Choosing a ski binding can be fun but is also extremely important. This is the component that will keep you safe throughout the life of your set up if used and maintained properly. Typical alpine ski bindings have a DIN range in an indicator window, which directly affects how easily your boot will release from the ski system. Alpine ski bindings are meant to release both left and right in the toe, and upwards on the heel. In the first section below we will discuss how to determine your DIN setting and then move further into how to choose a binding model.
Based on your height, weight, age, boot sole length, and skier type, you will have a DIN setting that must fall within the advertised DIN range of the binding. You can use this Ski Binding DIN Chart as a basic reference to find your setting. Please give us a call if you need help navigating the table. As long as you are not falling on either extreme limit of the range, the binding should be a good fit. For most women and lighter men (100 - 170lbs), a 10 or 11 max binding DIN will be sufficient. For larger individuals (160 - 250lbs) a 12 -14 max binding DIN would be more appropriate. Really only individuals over 250lbs and competition skiers will use a binding with a max DIN higher than 14.
Make sure that the binding brakes are an appropriate width for your skis. You must first find the millimeter measurement of the width of the ski. This can be found on any product page on Powder7.com or is usually printed on the topsheet of the ski. Ski dimensions list three numbers and the middle number represents how wide the ski is underfoot, where the brake will go.

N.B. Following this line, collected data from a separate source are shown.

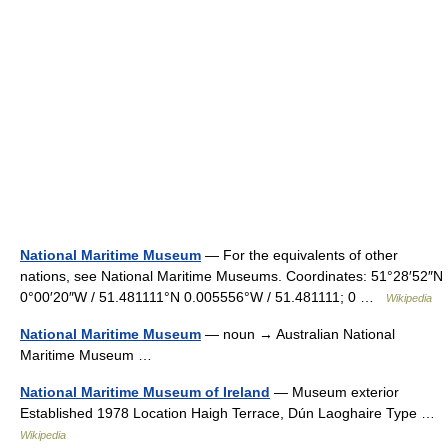
National Maritime Museum
— For the equivalents of other
nations, see National Maritime Museums. Coordinates: 51°28′52″N
0°00′20″W / 51.481111°N 0.005556°W / 51.481111; 0 …
Wikipedia
National Maritime Museum
— noun → Australian National
Maritime Museum …
National Maritime Museum of Ireland
— Museum exterior
Established 1978 Location Haigh Terrace, Dún Laoghaire Type …
Wikipedia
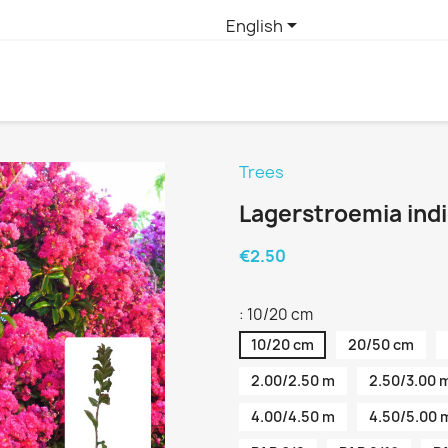

English
Trees
Lagerstroemia ind
€2.50
: 10/20 cm
10/20 cm
20/50 cm
2.00/2.50 m
2.50/3.00 
4.00/4.50 m
4.50/5.00 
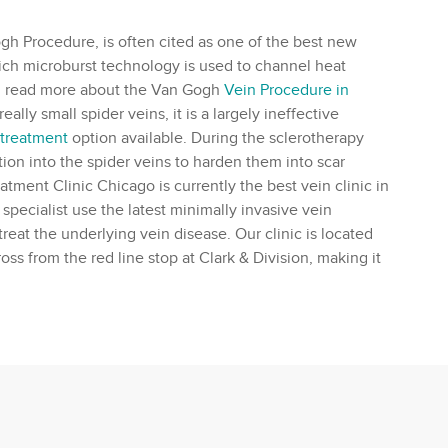
 Procedure, is often cited as one of the best new
hich microburst technology is used to channel heat
can read more about the Van Gogh
Vein Procedure in
lly small spider veins, it is a largely ineffective
 treatment
option available. During the sclerotherapy
tion into the spider veins to harden them into scar
eatment Clinic Chicago is currently the best
vein clinic
in
 specialist
use the latest minimally invasive vein
treat the underlying
vein disease
. Our clinic is located
oss from the red line stop at Clark & Division, making it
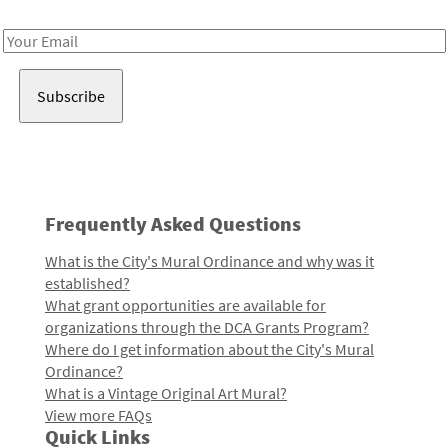
Receive notes about art, culture, and creativity in LA!
Email
Address
Frequently Asked Questions
What is the City's Mural Ordinance and why was it
established?
What grant opportunities are available for
organizations through the DCA Grants Program?
Where do I get information about the City's Mural
Ordinance?
What is a Vintage Original Art Mural?
View more FAQs
Quick Links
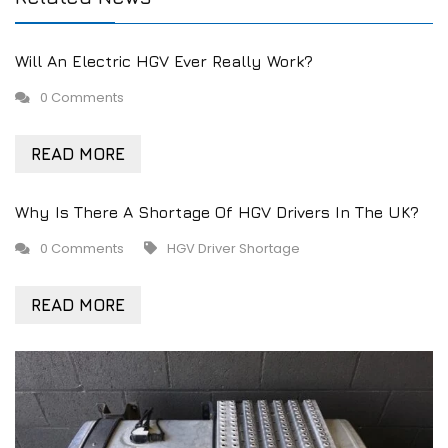
Will An Electric HGV Ever Really Work?
0 Comments
READ MORE
Why Is There A Shortage Of HGV Drivers In The UK?
0 Comments
HGV Driver Shortage
READ MORE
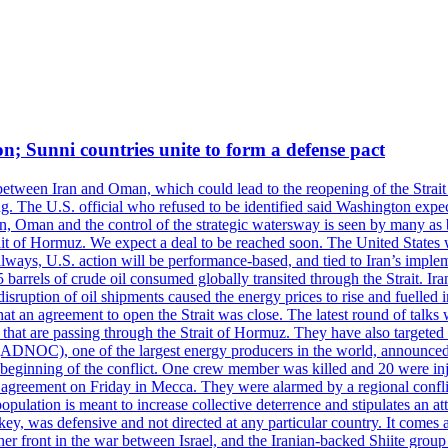
on; Sunni countries unite to form a defense pact
 between Iran and Oman, which could lead to the reopening of the Strait
g. The U.S. official who refused to be identified said Washington expec
an, Oman and the control of the strategic watersway is seen by many as b
t of Hormuz. We expect a deal to be reached soon. The United States will
lways, U.S. action will be performance-based, and tied to Iran’s implemen
arrels of crude oil consumed globally transited through the Strait. Iran h
disruption of oil shipments caused the energy prices to rise and fuelled i
hat an agreement to open the Strait was close. The latest round of talks
s that are passing through the Strait of Hormuz. They have also targete
DNOC), one of the largest energy producers in the world, announced o
the beginning of the conflict. One crew member was killed and 20 were i
agreement on Friday in Mecca. They were alarmed by a regional conflict
pulation is meant to increase collective deterrence and stipulates an a
key, was defensive and not directed at any particular country. It comes 
other front in the war between Israel, and the Iranian-backed Shiite gro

So if the dimensions are 115/90/112 then the ski is 90mm underfoot and this is the number you are basing the brake width on. Ideally, you want the brake width wider than the ski while having the two widths as close as possible. However, brakes are designed to stretch about 8mm, so you can have an instance where the brake width is smaller than the waist width of the ski. Conversely, you never want the brake width to be more than 12mm wider than the waist width of the ski. If you have too much overhang, brakes can get caught on pants, loose roots, etc. Choose the option that has the least difference between the ski width and brake width.
Once you have located your approximate DIN setting along with the brake width you need, you can now start shopping through the bindings. Most binding models have multiple brake width options so first find the model then check that that particular model comes with a brake that fits your skis. Below are the best sellers in each category.

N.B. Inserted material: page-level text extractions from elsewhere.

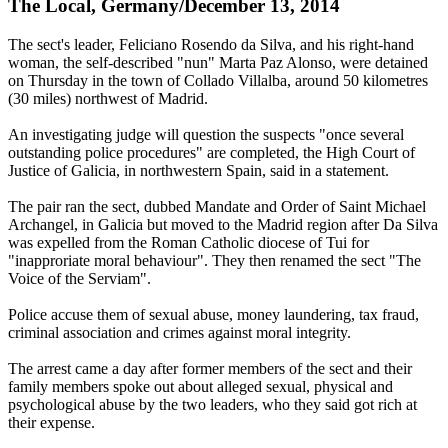
The Local, Germany/December 13, 2014
The sect's leader, Feliciano Rosendo da Silva, and his right-hand
woman, the self-described "nun" Marta Paz Alonso, were detained
on Thursday in the town of Collado Villalba, around 50 kilometres
(30 miles) northwest of Madrid.
An investigating judge will question the suspects "once several
outstanding police procedures" are completed, the High Court of
Justice of Galicia, in northwestern Spain, said in a statement.
The pair ran the sect, dubbed Mandate and Order of Saint Michael
Archangel, in Galicia but moved to the Madrid region after Da Silva
was expelled from the Roman Catholic diocese of Tui for
"inapproriate moral behaviour". They then renamed the sect "The
Voice of the Serviam".
Police accuse them of sexual abuse, money laundering, tax fraud,
criminal association and crimes against moral integrity.
The arrest came a day after former members of the sect and their
family members spoke out about alleged sexual, physical and
psychological abuse by the two leaders, who they said got rich at
their expense.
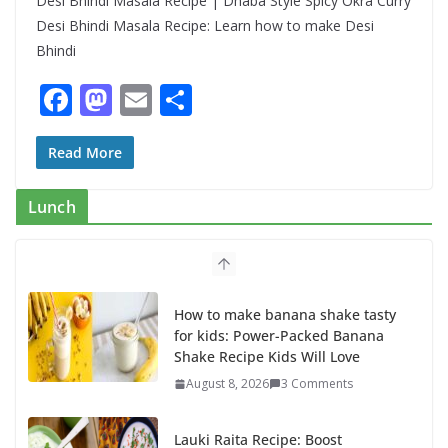
Desi Bhindi Masala Recipe | Dhaba Style Spicy Okra Curry
Desi Bhindi Masala Recipe: Learn how to make Desi
Bhindi
F
M
E
S
ac
as
m
h
e
to
ai
ar
Read More
b
d
l
e
Lunch
o
o
o
n
k
How to make banana shake tasty
for kids: Power-Packed Banana
Shake Recipe Kids Will Love
August 8, 2026
3 Comments
Lauki Raita Recipe: Boost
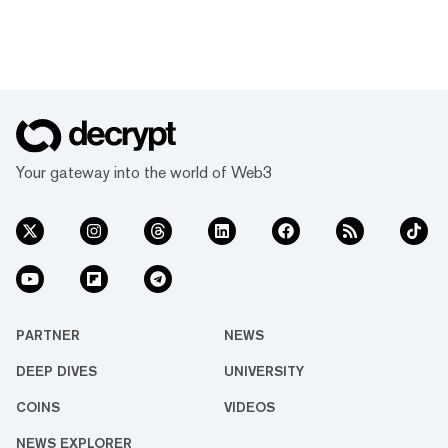
Your gateway into the world of Web3
PARTNER
NEWS
DEEP DIVES
UNIVERSITY
COINS
VIDEOS
NEWS EXPLORER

If you are an alpine touring enthusiast or are even thinking about doing such activities in the future, you will save a lot of time, headache, and money going with a tour binding from the start. There are varying levels of tour bindings based on how much actual touring will be done on the skis. Below we will break down which bindings work best based on how much the ski will be used for touring versus resort skiing .
It is always good practice to get your bindings tested once before the start of every season. Take your ski setup to any authorized retailer of the bindings and they should be able to do the test in 15 minutes for a small nominal fee. It is also good to turn the tension down on the springs in the summertime. In other words take your screwdriver and dial the setting all the way to the lowest numerical value. If you do this, you will of course have to get them re-tested before the start of next season.